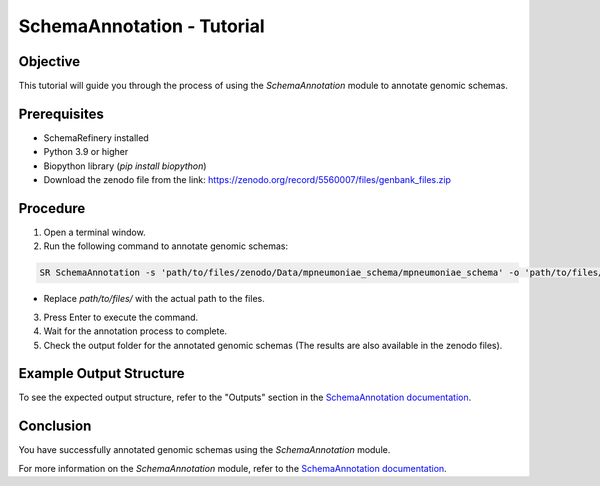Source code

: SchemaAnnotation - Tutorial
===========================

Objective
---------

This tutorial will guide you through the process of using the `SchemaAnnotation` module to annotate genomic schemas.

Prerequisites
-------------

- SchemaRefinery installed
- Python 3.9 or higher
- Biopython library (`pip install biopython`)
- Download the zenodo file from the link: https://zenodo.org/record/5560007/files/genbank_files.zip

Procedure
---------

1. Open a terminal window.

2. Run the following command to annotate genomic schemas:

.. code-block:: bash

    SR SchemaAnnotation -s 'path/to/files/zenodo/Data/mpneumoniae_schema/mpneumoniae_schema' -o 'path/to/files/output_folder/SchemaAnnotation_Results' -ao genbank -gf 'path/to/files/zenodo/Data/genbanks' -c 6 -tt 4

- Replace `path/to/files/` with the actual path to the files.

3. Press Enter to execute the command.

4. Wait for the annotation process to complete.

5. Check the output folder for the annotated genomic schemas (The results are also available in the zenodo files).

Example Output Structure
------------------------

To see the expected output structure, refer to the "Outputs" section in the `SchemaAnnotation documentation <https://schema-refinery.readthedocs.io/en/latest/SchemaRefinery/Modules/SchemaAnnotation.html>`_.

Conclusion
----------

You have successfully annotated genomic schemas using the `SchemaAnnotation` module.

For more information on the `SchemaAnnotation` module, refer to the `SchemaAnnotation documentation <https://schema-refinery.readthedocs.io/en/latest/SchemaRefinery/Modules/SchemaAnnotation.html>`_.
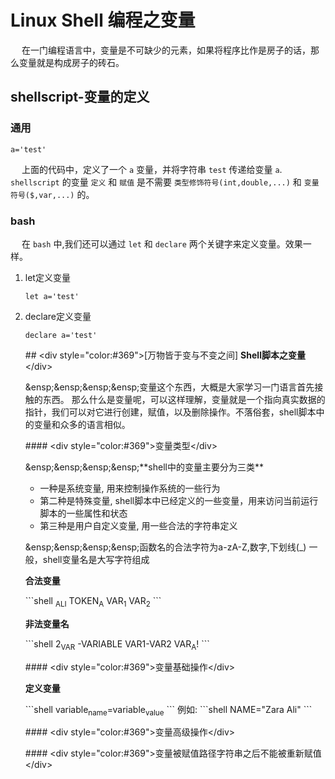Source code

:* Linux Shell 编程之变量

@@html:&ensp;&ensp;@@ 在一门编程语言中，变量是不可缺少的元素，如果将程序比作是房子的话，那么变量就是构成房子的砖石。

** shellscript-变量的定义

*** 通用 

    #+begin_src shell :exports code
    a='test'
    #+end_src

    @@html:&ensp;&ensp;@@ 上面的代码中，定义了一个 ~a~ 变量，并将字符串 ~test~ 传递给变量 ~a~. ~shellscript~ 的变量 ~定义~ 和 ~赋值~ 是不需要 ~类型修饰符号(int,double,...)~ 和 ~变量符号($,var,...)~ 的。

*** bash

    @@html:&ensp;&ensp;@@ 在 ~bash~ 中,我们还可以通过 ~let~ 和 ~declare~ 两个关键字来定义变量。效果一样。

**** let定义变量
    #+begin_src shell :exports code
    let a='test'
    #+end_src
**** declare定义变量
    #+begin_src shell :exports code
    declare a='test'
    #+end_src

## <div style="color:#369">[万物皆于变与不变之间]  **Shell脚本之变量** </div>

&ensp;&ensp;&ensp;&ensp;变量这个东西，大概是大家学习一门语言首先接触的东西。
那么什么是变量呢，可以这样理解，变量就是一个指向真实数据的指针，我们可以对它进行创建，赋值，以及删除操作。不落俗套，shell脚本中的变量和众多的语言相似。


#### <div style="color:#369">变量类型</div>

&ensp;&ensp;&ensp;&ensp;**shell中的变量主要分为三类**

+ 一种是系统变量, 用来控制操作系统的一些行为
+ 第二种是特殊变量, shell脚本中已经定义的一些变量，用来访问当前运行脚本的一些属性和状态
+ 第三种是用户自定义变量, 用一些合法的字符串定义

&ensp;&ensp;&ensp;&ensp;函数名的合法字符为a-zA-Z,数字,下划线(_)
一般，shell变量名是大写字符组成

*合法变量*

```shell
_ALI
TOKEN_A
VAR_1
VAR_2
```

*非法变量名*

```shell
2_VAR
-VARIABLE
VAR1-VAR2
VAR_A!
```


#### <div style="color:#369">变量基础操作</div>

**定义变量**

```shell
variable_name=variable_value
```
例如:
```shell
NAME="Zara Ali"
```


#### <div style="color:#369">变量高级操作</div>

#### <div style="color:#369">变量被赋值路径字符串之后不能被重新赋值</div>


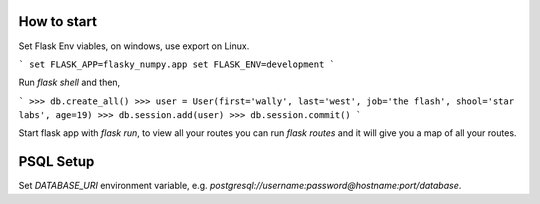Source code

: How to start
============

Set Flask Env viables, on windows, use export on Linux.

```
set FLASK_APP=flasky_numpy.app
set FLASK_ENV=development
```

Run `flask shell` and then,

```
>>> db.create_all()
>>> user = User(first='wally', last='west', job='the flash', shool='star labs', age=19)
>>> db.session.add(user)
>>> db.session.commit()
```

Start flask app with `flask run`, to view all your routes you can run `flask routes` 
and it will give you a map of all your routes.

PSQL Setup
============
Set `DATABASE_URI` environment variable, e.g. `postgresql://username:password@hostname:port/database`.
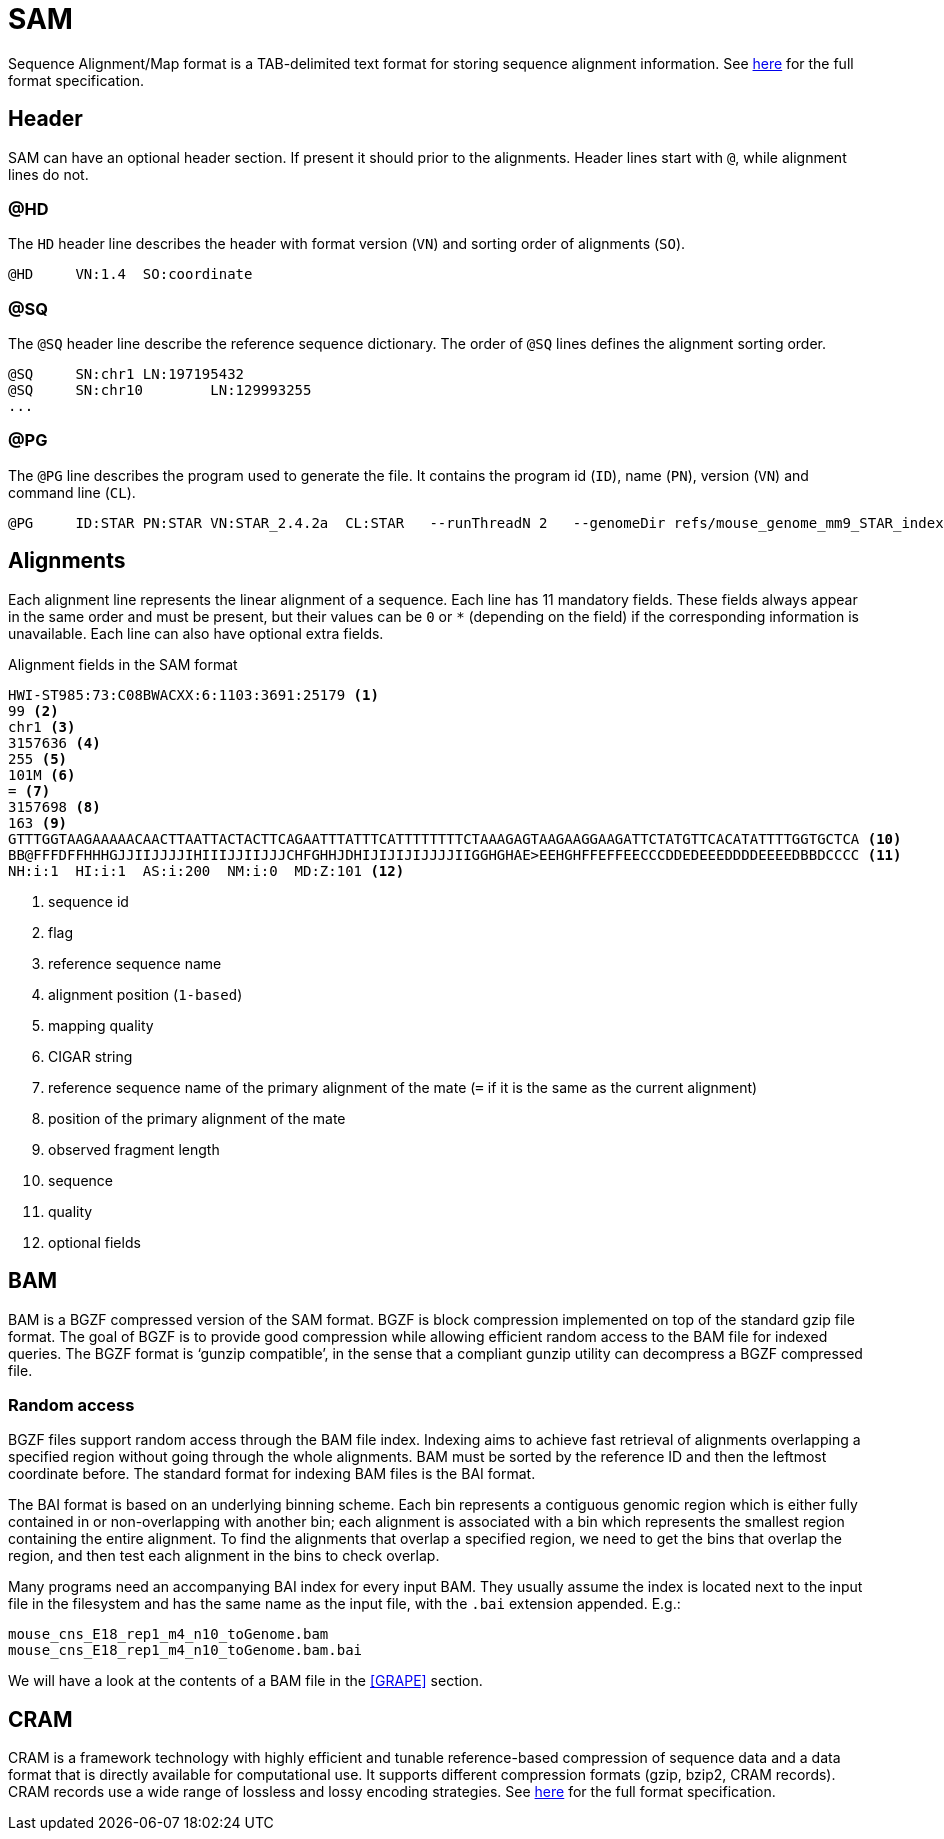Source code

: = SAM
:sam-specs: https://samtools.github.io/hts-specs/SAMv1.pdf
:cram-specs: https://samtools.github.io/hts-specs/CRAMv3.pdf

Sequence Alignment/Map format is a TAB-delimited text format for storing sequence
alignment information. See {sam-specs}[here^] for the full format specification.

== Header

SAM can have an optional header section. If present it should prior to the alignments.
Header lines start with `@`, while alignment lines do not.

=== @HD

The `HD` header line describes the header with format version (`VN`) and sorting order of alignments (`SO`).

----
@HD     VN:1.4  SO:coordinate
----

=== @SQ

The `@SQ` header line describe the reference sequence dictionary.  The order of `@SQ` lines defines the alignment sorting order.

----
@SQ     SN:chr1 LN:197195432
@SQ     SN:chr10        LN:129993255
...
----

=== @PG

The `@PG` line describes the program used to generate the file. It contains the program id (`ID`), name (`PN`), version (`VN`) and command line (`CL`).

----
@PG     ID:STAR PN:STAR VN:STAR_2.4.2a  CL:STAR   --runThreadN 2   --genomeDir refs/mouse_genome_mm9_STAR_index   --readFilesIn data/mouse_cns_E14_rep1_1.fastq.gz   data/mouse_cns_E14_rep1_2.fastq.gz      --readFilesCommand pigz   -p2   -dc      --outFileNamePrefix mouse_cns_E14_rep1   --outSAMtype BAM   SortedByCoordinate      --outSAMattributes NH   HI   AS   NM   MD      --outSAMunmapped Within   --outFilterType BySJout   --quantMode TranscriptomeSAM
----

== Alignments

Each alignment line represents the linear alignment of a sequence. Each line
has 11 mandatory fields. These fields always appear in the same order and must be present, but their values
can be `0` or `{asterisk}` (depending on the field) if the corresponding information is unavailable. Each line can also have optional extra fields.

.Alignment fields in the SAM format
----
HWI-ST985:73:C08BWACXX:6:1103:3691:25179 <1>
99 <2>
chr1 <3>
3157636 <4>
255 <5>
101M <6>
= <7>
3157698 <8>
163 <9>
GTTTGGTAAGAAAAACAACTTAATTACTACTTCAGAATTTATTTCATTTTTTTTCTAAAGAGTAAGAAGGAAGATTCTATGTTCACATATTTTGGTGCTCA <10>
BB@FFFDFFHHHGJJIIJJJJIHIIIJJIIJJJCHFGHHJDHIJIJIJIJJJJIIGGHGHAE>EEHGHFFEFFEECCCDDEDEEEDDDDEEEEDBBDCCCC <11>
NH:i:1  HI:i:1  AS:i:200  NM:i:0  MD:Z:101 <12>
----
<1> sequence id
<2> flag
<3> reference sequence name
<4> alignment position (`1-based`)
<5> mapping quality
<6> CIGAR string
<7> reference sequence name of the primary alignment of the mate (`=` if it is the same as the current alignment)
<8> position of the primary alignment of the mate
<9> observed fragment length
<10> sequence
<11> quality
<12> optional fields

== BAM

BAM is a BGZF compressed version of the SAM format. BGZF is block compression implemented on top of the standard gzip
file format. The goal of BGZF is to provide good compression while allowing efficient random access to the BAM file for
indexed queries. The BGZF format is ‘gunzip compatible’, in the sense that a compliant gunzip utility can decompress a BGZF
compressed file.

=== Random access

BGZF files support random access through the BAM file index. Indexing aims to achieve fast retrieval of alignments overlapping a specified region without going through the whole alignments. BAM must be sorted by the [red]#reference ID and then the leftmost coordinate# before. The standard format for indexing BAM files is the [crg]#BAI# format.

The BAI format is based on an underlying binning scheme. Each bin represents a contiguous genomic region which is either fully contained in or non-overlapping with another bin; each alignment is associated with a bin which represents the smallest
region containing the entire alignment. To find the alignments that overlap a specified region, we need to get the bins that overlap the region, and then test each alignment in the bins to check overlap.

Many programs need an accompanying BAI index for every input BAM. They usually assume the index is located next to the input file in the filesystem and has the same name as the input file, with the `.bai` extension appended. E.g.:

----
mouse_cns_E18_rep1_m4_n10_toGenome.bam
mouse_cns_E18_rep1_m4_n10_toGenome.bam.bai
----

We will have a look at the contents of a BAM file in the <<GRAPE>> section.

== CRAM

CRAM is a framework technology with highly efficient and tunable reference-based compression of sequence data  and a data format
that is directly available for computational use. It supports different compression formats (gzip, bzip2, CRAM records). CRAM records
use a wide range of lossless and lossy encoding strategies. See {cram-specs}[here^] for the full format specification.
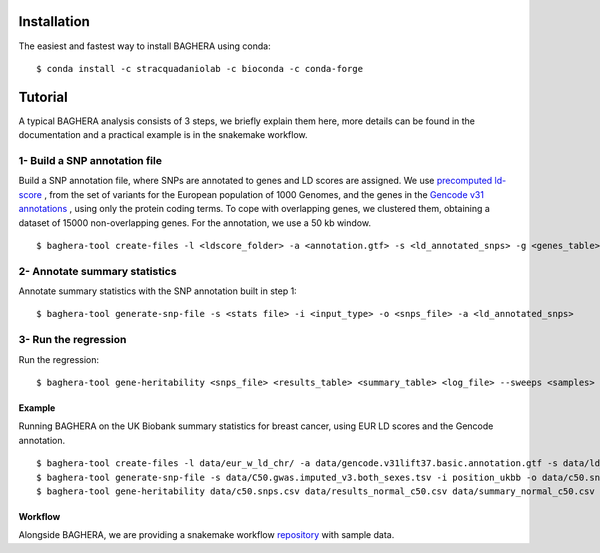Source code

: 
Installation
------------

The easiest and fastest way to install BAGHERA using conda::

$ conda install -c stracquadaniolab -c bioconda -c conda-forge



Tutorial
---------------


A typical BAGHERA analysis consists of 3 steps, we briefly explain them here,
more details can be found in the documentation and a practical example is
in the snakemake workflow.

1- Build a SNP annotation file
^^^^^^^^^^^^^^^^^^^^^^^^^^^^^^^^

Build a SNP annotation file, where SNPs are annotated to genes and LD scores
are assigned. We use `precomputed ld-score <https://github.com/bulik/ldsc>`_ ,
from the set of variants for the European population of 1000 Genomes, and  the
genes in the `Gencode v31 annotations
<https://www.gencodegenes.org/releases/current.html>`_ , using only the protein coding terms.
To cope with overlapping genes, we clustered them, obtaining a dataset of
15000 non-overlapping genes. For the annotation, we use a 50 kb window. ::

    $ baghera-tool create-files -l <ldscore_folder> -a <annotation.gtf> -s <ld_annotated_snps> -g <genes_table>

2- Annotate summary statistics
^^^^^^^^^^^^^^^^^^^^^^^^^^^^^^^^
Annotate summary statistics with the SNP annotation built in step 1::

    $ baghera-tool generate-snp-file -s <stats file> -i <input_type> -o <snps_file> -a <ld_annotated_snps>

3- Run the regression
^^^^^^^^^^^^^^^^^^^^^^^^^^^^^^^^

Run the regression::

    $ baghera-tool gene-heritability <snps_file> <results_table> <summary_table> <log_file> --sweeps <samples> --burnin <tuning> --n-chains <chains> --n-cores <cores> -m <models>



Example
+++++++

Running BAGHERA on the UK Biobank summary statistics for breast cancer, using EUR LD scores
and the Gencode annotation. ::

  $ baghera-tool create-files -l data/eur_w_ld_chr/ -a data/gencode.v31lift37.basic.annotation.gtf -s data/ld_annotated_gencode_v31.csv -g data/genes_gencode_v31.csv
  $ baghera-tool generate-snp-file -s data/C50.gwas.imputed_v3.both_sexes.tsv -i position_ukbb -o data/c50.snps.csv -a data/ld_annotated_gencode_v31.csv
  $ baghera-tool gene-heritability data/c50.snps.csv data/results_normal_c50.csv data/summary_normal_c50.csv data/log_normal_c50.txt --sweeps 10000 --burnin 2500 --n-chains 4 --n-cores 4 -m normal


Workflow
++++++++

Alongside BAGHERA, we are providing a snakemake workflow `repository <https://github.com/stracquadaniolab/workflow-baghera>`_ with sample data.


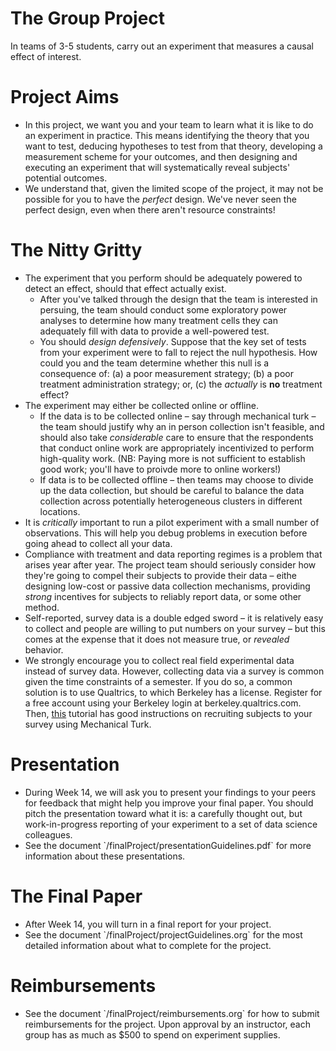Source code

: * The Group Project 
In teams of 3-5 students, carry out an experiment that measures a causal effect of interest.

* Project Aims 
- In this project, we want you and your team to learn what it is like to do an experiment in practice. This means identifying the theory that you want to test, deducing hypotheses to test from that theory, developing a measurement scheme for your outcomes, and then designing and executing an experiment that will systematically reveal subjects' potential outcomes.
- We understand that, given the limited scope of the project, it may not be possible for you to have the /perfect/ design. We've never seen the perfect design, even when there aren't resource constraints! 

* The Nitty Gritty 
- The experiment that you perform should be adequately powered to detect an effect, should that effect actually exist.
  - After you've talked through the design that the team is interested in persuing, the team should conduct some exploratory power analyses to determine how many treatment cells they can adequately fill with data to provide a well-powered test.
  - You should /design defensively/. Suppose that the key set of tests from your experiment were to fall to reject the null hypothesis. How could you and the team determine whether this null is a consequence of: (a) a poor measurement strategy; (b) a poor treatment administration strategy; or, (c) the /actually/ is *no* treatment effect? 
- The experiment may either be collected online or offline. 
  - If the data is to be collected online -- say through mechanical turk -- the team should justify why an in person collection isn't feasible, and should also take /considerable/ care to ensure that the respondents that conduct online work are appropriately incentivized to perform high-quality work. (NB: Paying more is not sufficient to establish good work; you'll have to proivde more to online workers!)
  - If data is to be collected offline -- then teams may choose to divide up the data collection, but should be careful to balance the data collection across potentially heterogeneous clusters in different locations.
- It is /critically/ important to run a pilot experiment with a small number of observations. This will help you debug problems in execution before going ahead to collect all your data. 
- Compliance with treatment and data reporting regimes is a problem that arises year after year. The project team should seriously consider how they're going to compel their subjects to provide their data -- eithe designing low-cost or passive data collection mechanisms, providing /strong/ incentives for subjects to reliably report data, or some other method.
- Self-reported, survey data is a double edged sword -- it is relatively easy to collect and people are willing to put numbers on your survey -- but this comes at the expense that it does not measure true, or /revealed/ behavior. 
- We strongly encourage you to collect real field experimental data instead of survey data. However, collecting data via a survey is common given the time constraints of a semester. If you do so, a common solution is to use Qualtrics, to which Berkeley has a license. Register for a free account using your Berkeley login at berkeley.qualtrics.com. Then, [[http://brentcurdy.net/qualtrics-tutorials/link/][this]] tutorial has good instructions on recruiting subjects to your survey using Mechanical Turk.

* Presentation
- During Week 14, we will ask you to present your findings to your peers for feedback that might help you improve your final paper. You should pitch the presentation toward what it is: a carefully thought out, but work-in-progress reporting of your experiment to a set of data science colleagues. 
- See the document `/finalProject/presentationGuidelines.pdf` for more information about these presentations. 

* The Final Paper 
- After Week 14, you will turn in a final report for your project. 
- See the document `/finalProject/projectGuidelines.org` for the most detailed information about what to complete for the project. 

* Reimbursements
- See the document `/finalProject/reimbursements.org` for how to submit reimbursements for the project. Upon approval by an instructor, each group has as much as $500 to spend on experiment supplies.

================================

Task objective => Pull every line containing "bash" from the data.

Response for this exercise =>
.. code-block:: bash
*** bash
    @@html:&ensp;&ensp;@@ 在 ~bash~ 中,我们还可以通过 ~let~ 和 ~declare~ 两个关键字来定义变量。效果一样。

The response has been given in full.